Спастись от себя (Калинкина) - страница 118

Так и шло время, в темноте непонятно было, день сейчас или ночь. Линда стонала. Цезарь сочувственно гладил ее, приговаривая «Бо-бо», потом затих – видно, уснул. И наконец, после особенно мучительного стона, Датчанин услышал новый звук – тонкое поскуливание. Он посветил фонариком. Возле Линды копошился слепой детеныш. Ни крыльев, ни рогов у него вроде не наблюдалось – с первого взгляда это был обычный щенок. Но Истомин ни капли не удивился бы, если бы тот вдруг произнес что-нибудь вроде «Ням-ням». Линда лежала неподвижно, и лишь бок ее чуть заметно поднимался и опадал – она еще дышала. Детеныш тыкался ей в брюхо и наконец, найдя сосок, зачмокал. Линда, полежав еще немного, повернула голову и принялась обнюхивать детеныша, затем лизнула раз, другой. В тоскливых глазах ее впервые появилось подобие интереса к жизни.

– Вот так-то лучше, – сказал Датчанин.

Проснулся Цезарь и, жалобно хныкнув, тоже подполз к Линде. И пристроился сосать рядом со щенком. Та не возражала, облизала и его.

– Ну вот, видишь, все и налаживается, – сказал ей Сергей. – Я с вами побуду еще немножко, дождусь, когда ты сможешь снова охотиться. Будешь кормить заодно и Цезаря, а он приглядит за твоим малышом, пока будешь в отлучке. Глядишь, и его охотиться научишь со временем.

Через несколько дней Датчанин решил, что вполне может покинуть вновь образовавшееся семейство. Тело бывшего напарника он все-таки оттащил в нишу неподалеку, постарался прикрыть обломками досок, клочьями ваты – всем, что под руку попалось. Оставив Линде, которая быстро шла на поправку, хотя еще хандрила, запас дичи, сталкер тронулся в обратный путь, сожалея, что оборвалась еще одна ниточка, связывающая его с жизнью. «Прав был Каскадер. Те, что помнили прежний мир, постепенно уходили. А те, что идут им на смену, будут уже другими. Новое поколение, может, будет еще что-то знать из школьной программы – от родителей. А дальше уж все будет зависеть от их наставников. Постепенно те, кто знает верхний мир не по рассказам, вымрут совсем, и будут только легенды ходить о том времени, когда люди жили наверху. Хозяевами жизни станут такие, как та девочка, Ника, – не обремененные грузом лишних теперь знаний, зато не отягощенные и чувством вины за погубленный мир. Или, наоборот, – отягощенные? М-да, как сказал поэт, жаль только жить в эту пору прекрасную…

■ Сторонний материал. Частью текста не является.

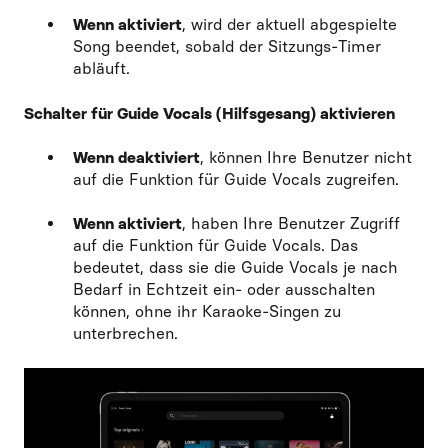
Wenn aktiviert
, wird der aktuell abgespielte
Song beendet, sobald der Sitzungs-Timer
abläuft.
Schalter für Guide Vocals (Hilfsgesang) aktivieren
Wenn deaktiviert
, können Ihre Benutzer nicht
auf die Funktion für Guide Vocals zugreifen.
Wenn aktiviert
, haben Ihre Benutzer Zugriff
auf die Funktion für Guide Vocals. Das
bedeutet, dass sie die Guide Vocals je nach
Bedarf in Echtzeit ein- oder ausschalten
können, ohne ihr Karaoke-Singen zu
unterbrechen.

А я, пожалуй, выбравшись отсюда в метро, дойду до Баррикадной, перейду на Краснопресненскую, сяду на курсирующую по кольцу дрезину. Выйду на Комсомольской, а оттуда подамся на Чистые пруды, благо по сталкерской корочке везде пропускают беспрепятственно. Давно пора проверить слухи про чайный магазин, до которого редким смельчакам удается добраться. А заодно и посмотреть – как оно теперь на Красной линии. Эта Ника, она ведь там выросла. Когда вернусь, то расскажу ей, как побывал в ее родных местах. В самом деле, почему я вдруг удрал от нее, чего испугался? Обидел ее, она теперь переживает, наверное. Ничего, пусть пока хорошенько подумает. Может, мы станем друзьями, если она выкинет из головы эту свою никому не нужную влюбленность».